--- Passage to read ---

The historic year of 2020 has mobilized deep discussions about humanization and the demand for the maintenance of social rights in a scenario of worker exploitation, social inequalities and the enrichment of the elite who benefits from the contradictions of capital. It's against this backdrop that we're seeing app delivery workers paralisation.


Thus, if the context of technology diffusion and the creation of delivery applications allows the optimization of the user's time due to the endless daily activities due to work, studies, leisure, family, etc. On the other hand, this type of work between the owners of these applications and delivery people result in precarious work.


We cannot ignore the direct consequence of the unfair labor and social security reforms approved by the Brazilian Congress that affected those labor relations. This broadens the discussions on the State interference as a regulator of labor relations in opposition to the Welfare State, noting how its minimal intervention based on the Liberal State conceptions harms the worker.


Those who advocate alleging the precariousness of this professional category, which includes uber drivers, app deliverers such as Rappi, Ifood and Ubereats, support the phenomenon of uberization, a term that exactly refers to the Uber company that transformed the work model by reducing drastically the social and human conditions.


Those who are against the logic established by these applications, warn us that while the creators of the applications are getting richer, the deliverers don't even have any employment contracts. They assume the risks in carrying out the delivery without the companies being held responsible. Owners do not offer the minimum necessary such as cell phone, thermal bag and jackets. Also, in the event of an work accident they will be completely unprotected.


Unfortunately, the requirements of the labor legislation, such as: the proof that the employee is a natural person who does not provide occasional service to the employer, under the employer's dependence upon salary, has been relaxed by the judges. There is an understanding that this type of professionals has control over their working hours, as they can start and end their own journey whenever they decide.


However, those who advocate for the prevalence of full protection for workers, constantly suits these powerful companies to make they assume the risk of the labor activity of delivers and drivers. There are minority and courageous decisions by judges that made us think about how workers will be protected in this new technological scenario.


Thus, swimming against the tide, the judge from Campinas, a city in Sao Paulo, Bruno da Costa Rodrigues of the Regional Court of the 2nd Labor Court of the 15th Region, decided to recognize the employment relationship. In the decision, he rejected the hypothesis that delivery applications are exclusively a "facilitating" digital platform, but rather a "service taker", since, among other factors, they have full control over pricing, the registration of users, as well as the penalties imposed on drivers.


The decision highlights that "we cannot admit 'fantasies' and legal or normative 'allegory' that deliberately try to hide the exploitation of labor in economic activity". Referring to the way in which the Uber company adhesion contract was established as 'formal camouflage' that deviate from social protection.


This understanding could also be extended to food applications, as no one looks to platforms as just a facilitator, that is, people usually say: “I'll order ifood”, “I'll order ubereats”. This is what judge Francisco Ferreira Jorge Neto decided in the 1st Panel of the Regional Labor Court of the 2nd Region about the company rappi, understanding that there is personality, onerousness, non-contingency and subordination.


In the decision, it was established that the delivery service requires a person, since a personal and non-transferable registration is made; there is onerousness, as the delivery person provides a pecuniary service; the service is provided on a continuous and non-eventual basis and, finally, there is subordination, as the delivery person is linked to the delivery time imposed by the application and the delivers classification system impacts the division of orders between delivery people.

---

- Task requirements
a – Rewrite the part of the piece on app delivery work starting at "Those who are" and ending at "whenever they decide.", swapping "thermal bag" for "insulated bag".
b – According to the piece on app delivery work, what city is judge Bruno da Costa Rodrigues from?
c – Summarize the piece on app delivery work in two sentences.

--- Listed entries ---

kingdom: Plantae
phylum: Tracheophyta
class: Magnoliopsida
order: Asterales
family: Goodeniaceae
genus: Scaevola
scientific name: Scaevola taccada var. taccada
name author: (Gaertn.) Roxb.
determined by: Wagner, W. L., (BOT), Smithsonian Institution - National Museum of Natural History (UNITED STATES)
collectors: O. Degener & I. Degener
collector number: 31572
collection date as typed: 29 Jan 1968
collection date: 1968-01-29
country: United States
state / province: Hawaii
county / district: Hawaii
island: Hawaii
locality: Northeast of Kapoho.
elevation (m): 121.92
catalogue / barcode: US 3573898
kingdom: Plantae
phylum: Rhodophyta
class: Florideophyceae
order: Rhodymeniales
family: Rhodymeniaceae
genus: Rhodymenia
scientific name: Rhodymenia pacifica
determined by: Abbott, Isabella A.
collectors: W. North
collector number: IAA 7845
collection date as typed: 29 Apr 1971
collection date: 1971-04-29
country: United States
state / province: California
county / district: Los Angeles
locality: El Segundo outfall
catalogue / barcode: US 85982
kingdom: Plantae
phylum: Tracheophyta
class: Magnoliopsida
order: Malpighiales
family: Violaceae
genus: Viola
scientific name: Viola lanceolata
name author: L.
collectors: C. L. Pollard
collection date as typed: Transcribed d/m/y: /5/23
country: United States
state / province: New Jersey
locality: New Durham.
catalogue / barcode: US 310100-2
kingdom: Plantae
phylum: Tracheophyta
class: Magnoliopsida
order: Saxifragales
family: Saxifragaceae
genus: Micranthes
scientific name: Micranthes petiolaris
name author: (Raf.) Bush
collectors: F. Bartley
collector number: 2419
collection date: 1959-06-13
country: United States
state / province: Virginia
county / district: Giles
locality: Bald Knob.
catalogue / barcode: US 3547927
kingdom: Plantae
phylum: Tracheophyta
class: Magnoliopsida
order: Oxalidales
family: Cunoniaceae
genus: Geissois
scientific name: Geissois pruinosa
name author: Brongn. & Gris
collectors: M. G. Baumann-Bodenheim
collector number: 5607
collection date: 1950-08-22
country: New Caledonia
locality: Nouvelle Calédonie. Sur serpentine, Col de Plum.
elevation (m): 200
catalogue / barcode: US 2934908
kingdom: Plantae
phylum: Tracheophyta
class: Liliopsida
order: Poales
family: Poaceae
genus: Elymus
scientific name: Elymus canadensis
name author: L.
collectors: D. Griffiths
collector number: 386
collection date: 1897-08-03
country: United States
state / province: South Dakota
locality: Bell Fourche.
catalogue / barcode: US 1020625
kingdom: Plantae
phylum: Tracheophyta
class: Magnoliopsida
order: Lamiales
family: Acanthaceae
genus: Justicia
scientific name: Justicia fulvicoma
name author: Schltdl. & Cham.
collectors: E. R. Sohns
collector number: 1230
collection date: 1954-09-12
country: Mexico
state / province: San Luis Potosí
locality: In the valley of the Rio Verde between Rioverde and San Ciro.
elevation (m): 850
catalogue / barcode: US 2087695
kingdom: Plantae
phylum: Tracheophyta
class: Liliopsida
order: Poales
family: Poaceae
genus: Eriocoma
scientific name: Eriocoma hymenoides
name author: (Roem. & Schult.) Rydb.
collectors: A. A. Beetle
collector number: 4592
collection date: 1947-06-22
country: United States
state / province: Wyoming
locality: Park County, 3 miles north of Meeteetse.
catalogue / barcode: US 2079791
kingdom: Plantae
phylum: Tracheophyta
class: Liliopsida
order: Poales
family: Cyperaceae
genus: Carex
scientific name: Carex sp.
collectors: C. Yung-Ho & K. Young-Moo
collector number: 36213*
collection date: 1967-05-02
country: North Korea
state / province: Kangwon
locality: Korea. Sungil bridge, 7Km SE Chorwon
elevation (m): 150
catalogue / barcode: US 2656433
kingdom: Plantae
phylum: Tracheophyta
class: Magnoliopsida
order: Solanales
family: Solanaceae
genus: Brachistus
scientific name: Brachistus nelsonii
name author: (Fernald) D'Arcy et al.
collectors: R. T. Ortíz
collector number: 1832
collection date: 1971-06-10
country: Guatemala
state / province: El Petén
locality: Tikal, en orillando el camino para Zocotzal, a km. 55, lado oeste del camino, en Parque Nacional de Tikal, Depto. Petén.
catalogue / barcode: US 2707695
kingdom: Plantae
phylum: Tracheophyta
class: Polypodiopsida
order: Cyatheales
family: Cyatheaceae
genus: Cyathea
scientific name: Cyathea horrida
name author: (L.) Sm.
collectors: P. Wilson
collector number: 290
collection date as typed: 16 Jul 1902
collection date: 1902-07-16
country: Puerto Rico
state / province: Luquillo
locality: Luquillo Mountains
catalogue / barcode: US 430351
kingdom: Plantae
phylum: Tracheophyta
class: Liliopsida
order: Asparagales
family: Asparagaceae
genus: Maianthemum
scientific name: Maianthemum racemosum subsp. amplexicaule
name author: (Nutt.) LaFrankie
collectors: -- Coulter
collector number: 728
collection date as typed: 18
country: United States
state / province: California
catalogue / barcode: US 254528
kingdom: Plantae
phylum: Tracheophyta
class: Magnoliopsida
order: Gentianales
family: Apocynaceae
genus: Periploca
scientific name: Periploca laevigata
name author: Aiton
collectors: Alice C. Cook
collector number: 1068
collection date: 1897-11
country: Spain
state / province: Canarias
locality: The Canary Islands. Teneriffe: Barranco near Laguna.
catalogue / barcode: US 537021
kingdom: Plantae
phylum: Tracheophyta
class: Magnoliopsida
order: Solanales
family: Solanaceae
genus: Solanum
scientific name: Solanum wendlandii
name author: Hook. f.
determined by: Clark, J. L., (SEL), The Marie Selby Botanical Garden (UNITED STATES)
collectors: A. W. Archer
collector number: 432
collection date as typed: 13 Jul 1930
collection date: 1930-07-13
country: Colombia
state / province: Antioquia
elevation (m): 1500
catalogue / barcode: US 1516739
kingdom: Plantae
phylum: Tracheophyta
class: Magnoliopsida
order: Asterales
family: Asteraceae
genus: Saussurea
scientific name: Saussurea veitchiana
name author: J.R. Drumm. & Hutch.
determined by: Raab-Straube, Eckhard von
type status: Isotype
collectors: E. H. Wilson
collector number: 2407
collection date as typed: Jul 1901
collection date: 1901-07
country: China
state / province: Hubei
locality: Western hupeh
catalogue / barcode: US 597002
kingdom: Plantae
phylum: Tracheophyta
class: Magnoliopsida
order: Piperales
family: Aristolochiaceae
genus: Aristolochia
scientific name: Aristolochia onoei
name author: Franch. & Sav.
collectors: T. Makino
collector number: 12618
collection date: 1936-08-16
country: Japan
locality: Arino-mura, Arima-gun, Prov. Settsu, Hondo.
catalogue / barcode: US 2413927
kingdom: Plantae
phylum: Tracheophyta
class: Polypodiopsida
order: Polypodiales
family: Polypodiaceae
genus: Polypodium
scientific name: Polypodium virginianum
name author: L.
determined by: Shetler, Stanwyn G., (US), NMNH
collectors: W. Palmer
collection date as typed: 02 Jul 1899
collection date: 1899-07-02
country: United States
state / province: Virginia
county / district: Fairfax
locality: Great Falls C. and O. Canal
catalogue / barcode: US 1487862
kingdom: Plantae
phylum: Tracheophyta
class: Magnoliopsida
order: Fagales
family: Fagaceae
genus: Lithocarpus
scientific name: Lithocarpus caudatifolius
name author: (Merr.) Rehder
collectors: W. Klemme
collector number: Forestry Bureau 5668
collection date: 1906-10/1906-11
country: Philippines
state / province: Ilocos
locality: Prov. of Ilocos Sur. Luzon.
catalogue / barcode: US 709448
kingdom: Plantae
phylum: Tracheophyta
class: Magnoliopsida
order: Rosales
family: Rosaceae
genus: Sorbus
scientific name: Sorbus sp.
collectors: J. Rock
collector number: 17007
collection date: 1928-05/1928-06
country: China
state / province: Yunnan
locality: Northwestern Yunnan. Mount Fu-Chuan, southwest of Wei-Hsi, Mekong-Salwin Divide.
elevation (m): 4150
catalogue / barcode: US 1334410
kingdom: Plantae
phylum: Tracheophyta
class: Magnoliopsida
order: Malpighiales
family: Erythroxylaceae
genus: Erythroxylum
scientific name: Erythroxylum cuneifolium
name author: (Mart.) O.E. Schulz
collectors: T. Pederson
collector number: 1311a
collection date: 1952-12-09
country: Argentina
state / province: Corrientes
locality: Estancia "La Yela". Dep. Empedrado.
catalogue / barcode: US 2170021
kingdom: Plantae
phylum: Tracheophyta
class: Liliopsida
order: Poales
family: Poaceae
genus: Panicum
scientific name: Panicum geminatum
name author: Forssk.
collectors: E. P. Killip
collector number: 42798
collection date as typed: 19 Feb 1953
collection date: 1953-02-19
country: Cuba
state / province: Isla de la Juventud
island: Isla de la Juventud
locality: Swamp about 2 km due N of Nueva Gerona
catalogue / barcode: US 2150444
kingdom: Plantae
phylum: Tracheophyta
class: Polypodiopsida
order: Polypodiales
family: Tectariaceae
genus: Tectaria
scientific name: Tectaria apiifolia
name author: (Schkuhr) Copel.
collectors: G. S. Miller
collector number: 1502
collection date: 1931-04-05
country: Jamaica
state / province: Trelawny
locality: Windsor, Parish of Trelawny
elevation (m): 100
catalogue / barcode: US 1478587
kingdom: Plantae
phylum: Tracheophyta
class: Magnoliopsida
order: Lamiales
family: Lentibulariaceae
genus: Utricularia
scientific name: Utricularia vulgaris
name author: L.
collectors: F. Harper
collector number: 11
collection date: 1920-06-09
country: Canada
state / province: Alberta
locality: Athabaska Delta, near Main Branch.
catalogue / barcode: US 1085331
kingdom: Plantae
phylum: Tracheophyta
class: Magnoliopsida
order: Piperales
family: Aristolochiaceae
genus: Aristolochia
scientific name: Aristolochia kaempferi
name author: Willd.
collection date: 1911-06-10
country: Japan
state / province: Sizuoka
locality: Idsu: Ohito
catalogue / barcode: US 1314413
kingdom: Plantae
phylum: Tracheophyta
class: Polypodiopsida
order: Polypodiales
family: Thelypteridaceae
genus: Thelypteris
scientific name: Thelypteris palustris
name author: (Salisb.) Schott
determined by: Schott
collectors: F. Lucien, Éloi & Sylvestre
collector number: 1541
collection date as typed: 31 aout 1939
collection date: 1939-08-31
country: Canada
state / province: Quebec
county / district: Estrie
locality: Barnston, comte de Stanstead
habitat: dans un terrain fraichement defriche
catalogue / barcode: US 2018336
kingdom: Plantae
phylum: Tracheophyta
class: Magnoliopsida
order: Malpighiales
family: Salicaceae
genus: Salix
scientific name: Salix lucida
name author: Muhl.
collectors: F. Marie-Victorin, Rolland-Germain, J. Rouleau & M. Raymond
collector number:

---

- Final results
a –
Those who are against the logic established by these applications, warn us that while the creators of the applications are getting richer, the deliverers don't even have any employment contracts. They assume the risks in carrying out the delivery without the companies being held responsible. Owners do not offer the minimum necessary such as cell phone, insulated bag and jackets. Also, in the event of an work accident they will be completely unprotected.


Unfortunately, the requirements of the labor legislation, such as: the proof that the employee is a natural person who does not provide occasional service to the employer, under the employer's dependence upon salary, has been relaxed by the judges. There is an understanding that this type of professionals has control over their working hours, as they can start and end their own journey whenever they decide.

b – Campinas, a city in Sao Paulo.

c – The piece argues that app delivery work in Brazil has become precarious: deliverers have no employment contracts and bear the risks while app owners grow richer, and judges have relaxed the requirements of labor law. It points to minority court decisions, including one in Campinas and one about Rappi, that recognized an employment relationship because the apps control pricing, registration, penalties and delivery times.